▸ **EXERCISE DIRECTIONS**
Say whether each statement below agrees with the abstract on non-typhoid Salmonella bacteremia in children. Answer yes or no and quote the deciding words of the abstract.
1. Group 2 included 17 children.
2. Some isolates were resistant to third-generation cephalosporins.
3. Salmonella group D was the most common isolate.

▸ **EXCERPTED PASSAGE**
Meng-Hsin Yen, Yhu-Chering Huang, Cheng-Hsun Chiu, Tzou-Yien Lin
Department of Pediatric Infectious Disease, Chang Gung Children's Hospital, Taoyuan, Taiwan, ROC
Medical records of patients less than 17 years of age with positive blood culture for non-typhoid Salmonella from June 1996 through December 1998 at the Chang Gung Children's Hospital were collected. Patients were categorized into 3 groups according to the duration of effective antibiotic therapy they received. Group 1 received effective antibiotic therapy for less than 7 days; Group 2 for 7 to 9 days; and Group 3 for 10 days or more. Information on clinical presentations, laboratory data, and outcome were collected and analyzed. A total of 59 children were eligible, with 21 in Group 1, 17 in Group 2, and 21 in Group 3. Demographic data were similar among the 3 groups. No significant difference was found in the clinical symptoms and laboratory data among these groups, including white blood cell count, immature to total ratio of white blood cell, and serum C-reactive protein level. Salmonella group B (n = 37) were the most common isolates, followed by group D (n = 9), group C2 (n = 8), cholerasuis (n = 4), and C1 (n = 2). Third-generation cephalosporins were the final antibiotic therapy in most (90%) patients, and no isolates showed resistance to these agents in this study. No focal suppurative complications were noted at the initial evaluation and in the 1-year period after treatment. No clinical recurrent diseases were noted during a follow-up period of at least 1 year. Results suggest that for otherwise healthy children with non-typhoid Salmonella bacteremia, less than 10 days of antibiotics therapy could be adequate if they are more than 1 year old and no focal extra-intestinal infection is noted in the initial evaluation.
J Microbiol Immunol Infect 2002;35:94-98.

▸ **DATA SECTION**
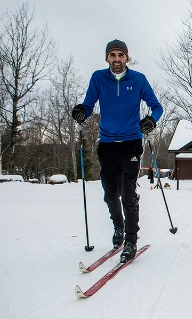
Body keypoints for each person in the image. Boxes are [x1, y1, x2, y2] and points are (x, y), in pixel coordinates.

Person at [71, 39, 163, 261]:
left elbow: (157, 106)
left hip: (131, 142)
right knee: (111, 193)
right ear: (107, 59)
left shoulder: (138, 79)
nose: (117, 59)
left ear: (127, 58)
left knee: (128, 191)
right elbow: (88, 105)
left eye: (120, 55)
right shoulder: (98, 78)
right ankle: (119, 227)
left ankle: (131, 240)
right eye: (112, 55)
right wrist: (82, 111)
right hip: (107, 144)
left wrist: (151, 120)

==

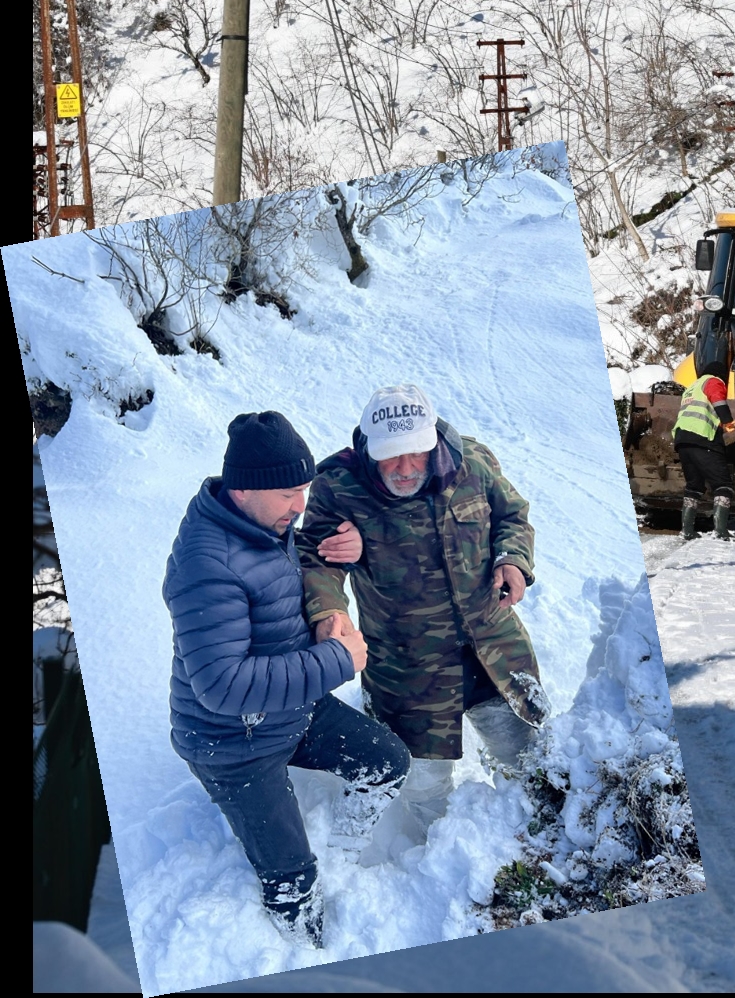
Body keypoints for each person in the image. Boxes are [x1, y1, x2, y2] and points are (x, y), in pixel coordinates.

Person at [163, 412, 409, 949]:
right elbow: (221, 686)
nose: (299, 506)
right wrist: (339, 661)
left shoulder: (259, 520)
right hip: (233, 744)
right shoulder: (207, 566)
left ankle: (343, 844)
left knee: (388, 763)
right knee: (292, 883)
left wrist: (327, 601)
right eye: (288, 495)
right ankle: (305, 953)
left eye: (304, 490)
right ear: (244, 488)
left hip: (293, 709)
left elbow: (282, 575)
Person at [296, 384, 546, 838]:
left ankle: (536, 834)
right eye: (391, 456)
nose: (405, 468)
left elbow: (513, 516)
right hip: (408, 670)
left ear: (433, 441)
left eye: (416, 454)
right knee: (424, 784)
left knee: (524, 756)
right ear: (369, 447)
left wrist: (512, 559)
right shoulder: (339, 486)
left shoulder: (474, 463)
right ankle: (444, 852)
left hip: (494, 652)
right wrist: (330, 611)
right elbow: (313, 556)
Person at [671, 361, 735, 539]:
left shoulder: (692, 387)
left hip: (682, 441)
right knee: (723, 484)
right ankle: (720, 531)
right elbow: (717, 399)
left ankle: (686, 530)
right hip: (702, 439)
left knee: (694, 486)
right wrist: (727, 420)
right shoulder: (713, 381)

▸ **EXERCISE OUTPUT**
1. Yes: "17 in Group 2"
2. No: "no isolates showed resistance to these agents in this study"
3. No: "Salmonella group B (n = 37) were the most common isolates"